Study questions —
a. According to the Google Docs design page, what reliability target should be assumed unless the problem implies a higher one?
b. Does each statement agree with the Google Docs design page? Give yes or no for each and quote the deciding words. (i) Cursor position sync is in scope. (ii) Client desktop/mobile app implementation is in scope. (iii) The Arch 75 track calls for discussing cost drivers.

Page extract —

Design Google Docs (Real-Time Collaborative Editing)

This problem appears in multiple sheets. Depth expectations increase as you progress:

Track	What to demonstrate
Arch 50	Show domain depth beyond the baseline: async pipelines, consistency semantics, and operational SLOs.
Arch 75	Staff angles: partition behavior, cost drivers, and MVP → production evolution with clear triggers.

Interview Prompt

Design Design Google Docs (Real-Time Collaborative Editing).

Clarifying Questions (ask before designing)

Question	Why it matters
Which of these is highest priority: OT (Operational Transformation) vs CRDT, Cursor position sync, Version vectors?	Forces scope negotiation — senior candidates trim before drawing boxes.
What scale should we design for — DAU, QPS, data volume?	Drives every capacity decision; shows structured thinking.
What are the read vs write patterns on the critical path?	Determines caching, DB choice, and replication topology.
What consistency and durability guarantees are required?	Separates strong-consistency paths from eventual ones — a senior differentiator.

Scope

In scope

OT (Operational Transformation) vs CRDT
Cursor position sync
Version vectors
WebSocket session management
Conflict-free merges
Undo/redo in collaborative context

Out of scope (state explicitly)

Client desktop/mobile app implementation
End-user file preview rendering for every format
Building raw block storage hardware

Assumptions

Clarify scale (DAU, QPS, data volume) for google docs collaborative editing in the first 5 minutes
Standard reliability target 99.9%–99.99% unless problem implies higher (payments, booking)

Recorded data —
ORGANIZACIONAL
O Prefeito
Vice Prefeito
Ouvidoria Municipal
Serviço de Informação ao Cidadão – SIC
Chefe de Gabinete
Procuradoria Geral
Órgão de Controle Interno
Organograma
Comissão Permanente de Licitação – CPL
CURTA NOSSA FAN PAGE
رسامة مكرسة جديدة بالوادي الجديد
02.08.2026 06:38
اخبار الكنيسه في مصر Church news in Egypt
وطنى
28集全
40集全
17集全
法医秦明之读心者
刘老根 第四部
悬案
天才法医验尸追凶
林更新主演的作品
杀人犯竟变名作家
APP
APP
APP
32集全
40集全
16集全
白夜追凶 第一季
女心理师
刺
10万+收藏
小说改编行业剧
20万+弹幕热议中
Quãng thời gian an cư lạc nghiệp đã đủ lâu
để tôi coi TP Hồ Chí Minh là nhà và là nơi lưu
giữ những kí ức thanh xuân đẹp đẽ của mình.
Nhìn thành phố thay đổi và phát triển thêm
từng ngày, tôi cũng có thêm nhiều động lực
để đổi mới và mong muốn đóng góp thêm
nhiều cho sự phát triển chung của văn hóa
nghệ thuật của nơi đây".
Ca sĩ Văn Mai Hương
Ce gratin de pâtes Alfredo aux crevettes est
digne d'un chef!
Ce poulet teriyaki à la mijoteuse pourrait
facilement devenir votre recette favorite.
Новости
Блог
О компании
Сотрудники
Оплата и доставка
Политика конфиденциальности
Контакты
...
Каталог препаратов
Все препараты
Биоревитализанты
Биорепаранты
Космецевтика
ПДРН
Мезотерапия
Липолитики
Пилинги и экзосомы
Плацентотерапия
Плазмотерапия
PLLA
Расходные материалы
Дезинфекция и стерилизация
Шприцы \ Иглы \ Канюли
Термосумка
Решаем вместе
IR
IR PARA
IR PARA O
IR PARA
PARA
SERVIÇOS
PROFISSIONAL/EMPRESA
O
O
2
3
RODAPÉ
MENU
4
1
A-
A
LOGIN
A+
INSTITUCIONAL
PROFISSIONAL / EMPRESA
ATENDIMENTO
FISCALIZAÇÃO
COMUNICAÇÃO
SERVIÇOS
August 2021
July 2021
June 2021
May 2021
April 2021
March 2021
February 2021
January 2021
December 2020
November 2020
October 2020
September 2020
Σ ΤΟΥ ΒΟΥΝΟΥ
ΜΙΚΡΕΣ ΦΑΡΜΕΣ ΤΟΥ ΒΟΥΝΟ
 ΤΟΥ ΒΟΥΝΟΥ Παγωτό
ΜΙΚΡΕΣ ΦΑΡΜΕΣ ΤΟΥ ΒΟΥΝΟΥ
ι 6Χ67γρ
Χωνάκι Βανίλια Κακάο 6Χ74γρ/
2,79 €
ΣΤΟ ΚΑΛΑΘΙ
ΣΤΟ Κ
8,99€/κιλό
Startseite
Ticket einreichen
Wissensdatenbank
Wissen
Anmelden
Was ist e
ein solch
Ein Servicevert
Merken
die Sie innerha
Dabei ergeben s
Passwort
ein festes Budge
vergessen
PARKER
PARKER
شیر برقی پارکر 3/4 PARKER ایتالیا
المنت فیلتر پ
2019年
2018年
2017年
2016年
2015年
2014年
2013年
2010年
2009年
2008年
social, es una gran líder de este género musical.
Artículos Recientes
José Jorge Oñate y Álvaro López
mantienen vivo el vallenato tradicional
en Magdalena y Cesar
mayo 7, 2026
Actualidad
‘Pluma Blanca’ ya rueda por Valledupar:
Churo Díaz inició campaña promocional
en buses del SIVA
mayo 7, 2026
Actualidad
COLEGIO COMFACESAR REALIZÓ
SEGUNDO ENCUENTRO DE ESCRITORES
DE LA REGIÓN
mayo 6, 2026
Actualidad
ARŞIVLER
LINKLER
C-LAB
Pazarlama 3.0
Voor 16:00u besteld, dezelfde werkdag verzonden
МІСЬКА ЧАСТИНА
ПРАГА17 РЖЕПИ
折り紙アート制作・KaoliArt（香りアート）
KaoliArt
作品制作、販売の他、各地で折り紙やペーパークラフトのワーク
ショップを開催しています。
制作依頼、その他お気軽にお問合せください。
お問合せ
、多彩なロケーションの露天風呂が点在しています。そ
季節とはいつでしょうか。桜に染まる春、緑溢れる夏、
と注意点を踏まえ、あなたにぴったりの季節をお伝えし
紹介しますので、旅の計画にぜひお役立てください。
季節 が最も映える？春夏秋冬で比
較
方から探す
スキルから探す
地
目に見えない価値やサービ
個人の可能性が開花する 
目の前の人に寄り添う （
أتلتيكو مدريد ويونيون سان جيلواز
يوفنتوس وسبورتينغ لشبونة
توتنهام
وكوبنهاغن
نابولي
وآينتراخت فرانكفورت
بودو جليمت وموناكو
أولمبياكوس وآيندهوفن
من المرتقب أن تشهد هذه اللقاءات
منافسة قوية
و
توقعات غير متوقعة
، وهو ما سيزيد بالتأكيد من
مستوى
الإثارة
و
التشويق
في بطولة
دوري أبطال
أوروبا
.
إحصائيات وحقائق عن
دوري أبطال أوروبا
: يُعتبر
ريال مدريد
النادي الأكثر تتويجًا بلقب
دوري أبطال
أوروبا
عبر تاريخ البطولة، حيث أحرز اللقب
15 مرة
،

Exercise solutions —
a. 99.9%–99.99%

b.
(i) Yes: "Cursor position sync" is listed under "In scope."
(ii) No: "Client desktop/mobile app implementation" is listed under "Out of scope (state explicitly)."
(iii) Yes: "Staff angles: partition behavior, cost drivers, and MVP → production evolution with clear triggers."